We came to this idea of a chief identity champion as a member of the management team. We created a character, and we went and cast Terry Crews in that character and created a bunch of a whole mass of content around him and it's performing exceptionally well. Terry specifically is this infectiously optimistic and very positive person. High energy, but he's a champion himself. He's a Super Bowl champion, but he also champions a number of very important causes. He's a very vocal supporter of a number of important issues, and it just felt so good, that alignment.
What was special about this campaign?
You go and you look at the content that exists in that industry, it's pretty staid. It's pretty technical, it's pretty product centric. No one's actually trying to tell a story and bring something to life like this. This is a space that focuses on safety so, by definition, the marketing tends to be safe. Safe is easy to sell into your management team, but it's also not something that's going to really differentiate you in a way that's going to create attention.

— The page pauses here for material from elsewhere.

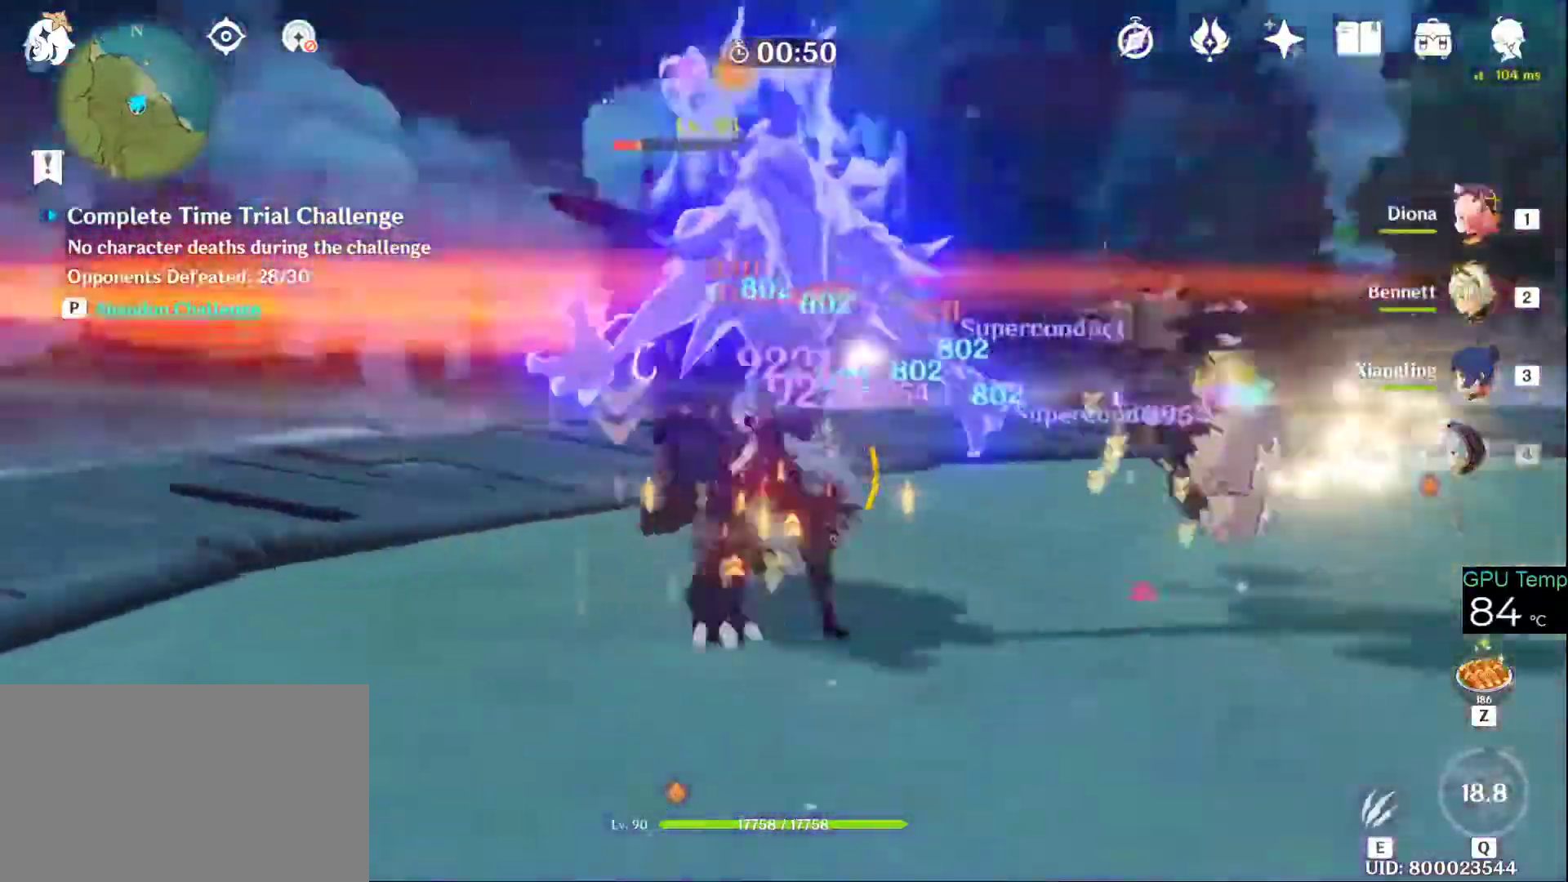
{"keys": ["d", "w"], "mouse": ["left"], "events": [[83, "mouse_left", "up"], [183, "mouse_right", "down"], [216, "d", "down"], [266, "mouse_right", "up"], [316, "mouse_right", "down"], [466, "mouse_right", "up"], [500, "mouse_left", "down"]]}
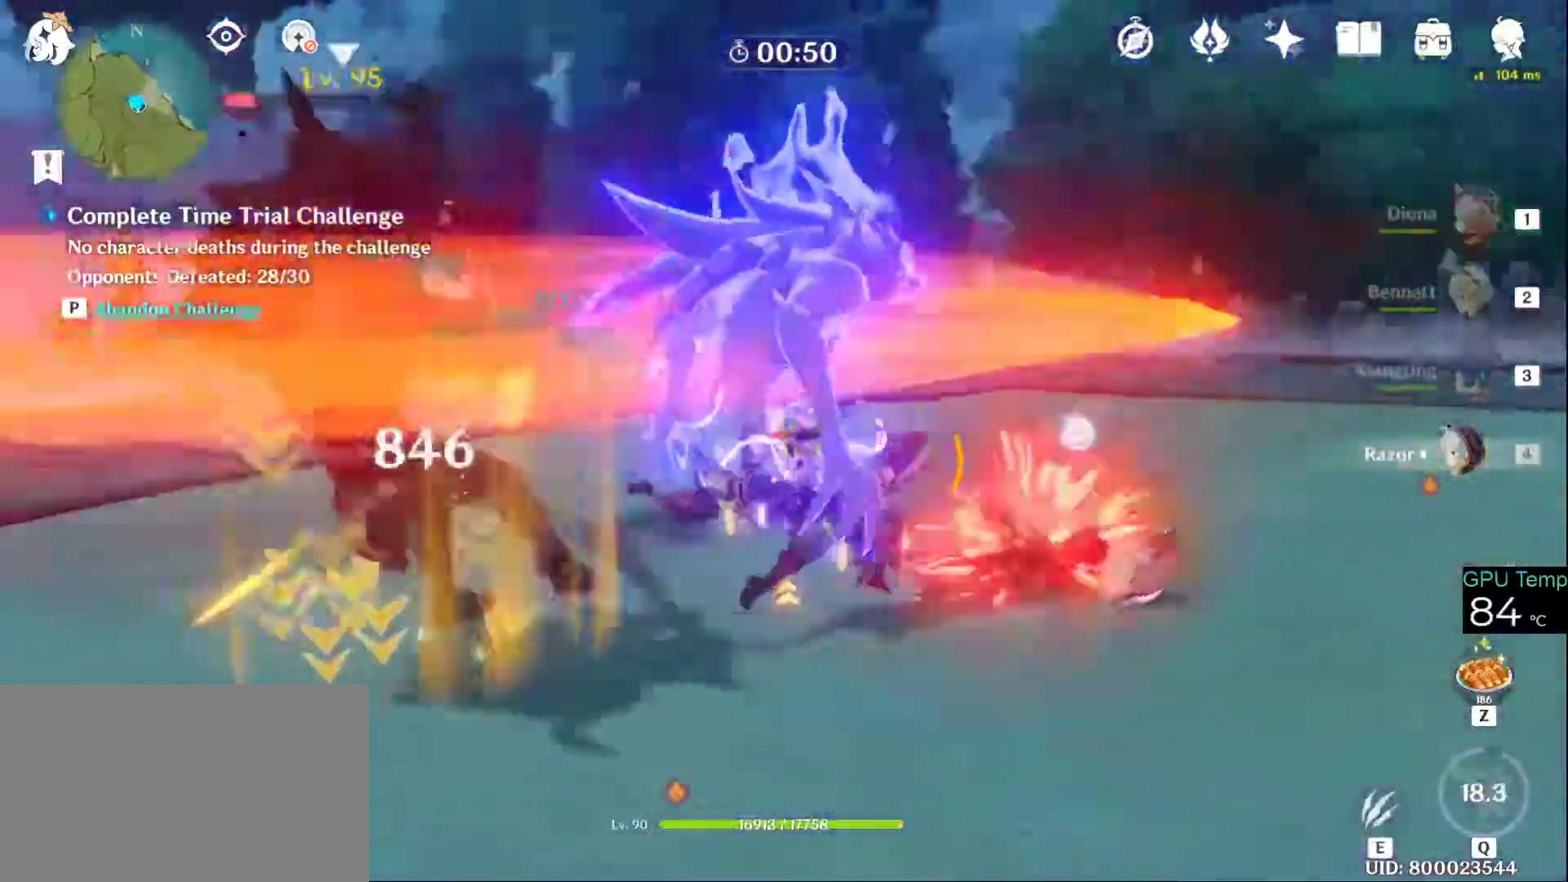
{"keys": ["w"], "mouse": [], "events": [[150, "mouse_left", "up"], [200, "mouse_left", "down"], [300, "d", "up"], [300, "mouse_left", "up"], [383, "mouse_left", "down"], [466, "mouse_left", "up"]]}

At the end of the day, what are we trying to do as marketers anyway? What we're really trying to do with advertising specifically is to rent a little space in the mind of your buyer. Ultimately, you’re trying to get them to know you and remember you, and you can't do that by being really safe, especially when they're bombarded with messages every day. That’s all of those pieces coming together and then just the great performance of Terry. It's very memorable.
Growing brand awareness is usually not part of a new CMO’s mandate.
I don't think people appreciate what awareness does. It's not a vanity play, especially in a B2B world where awareness actually gets you into the shortlist. You can't win business if you don't even get a chance to bid on the deal. Initially, it plays into the demand that way, but it also does so much as a multiplier to your demand gen efforts. It's not just about being more known, it's about making that funnel bigger and ensuring that your demand activities are more effective as a result.
Other than awareness, what are you measuring?
The investments we make in awareness are not about making us feel good and not about having a good time and not even about hiring some famous person—we're trying to expand awareness to drive new customer acquisition. Initially, we measure our marketing ROI across the whole funnel and that is something we take to the board on a regular basis. We track our marketing return on investment very, very closely.
We have specific impression targets; we have specific engagement rates and click-through rates and traffic to the website. We look at all those indicators, we benchmark them. That starts to tell you, OK, I can't prove ROI yet, but I can start to prove if I'm on to something or not. What’s great for us is we've seen really high engagement rates. Our traffic to the website directly attributable to this campaign is up more than 1,000%.
How is awareness affecting these metrics?
What I always tell people—and this is really important—awareness investments are like the R&D arm of marketing. They tend to pay off, but over a longer period of time. Now, I'm still accountable for every dollar I spend, and I don't shy away from that, but I have parsed those dollars off, and the CFO is comfortable knowing that we're going to measure this not in year for in year, we're going to let this have a two- to three-year horizon where we invest in this. We should start to see 2021 and 2022 really kicking in the increased effectiveness for all of our demand gen efforts and I have no doubt that that's going to take place.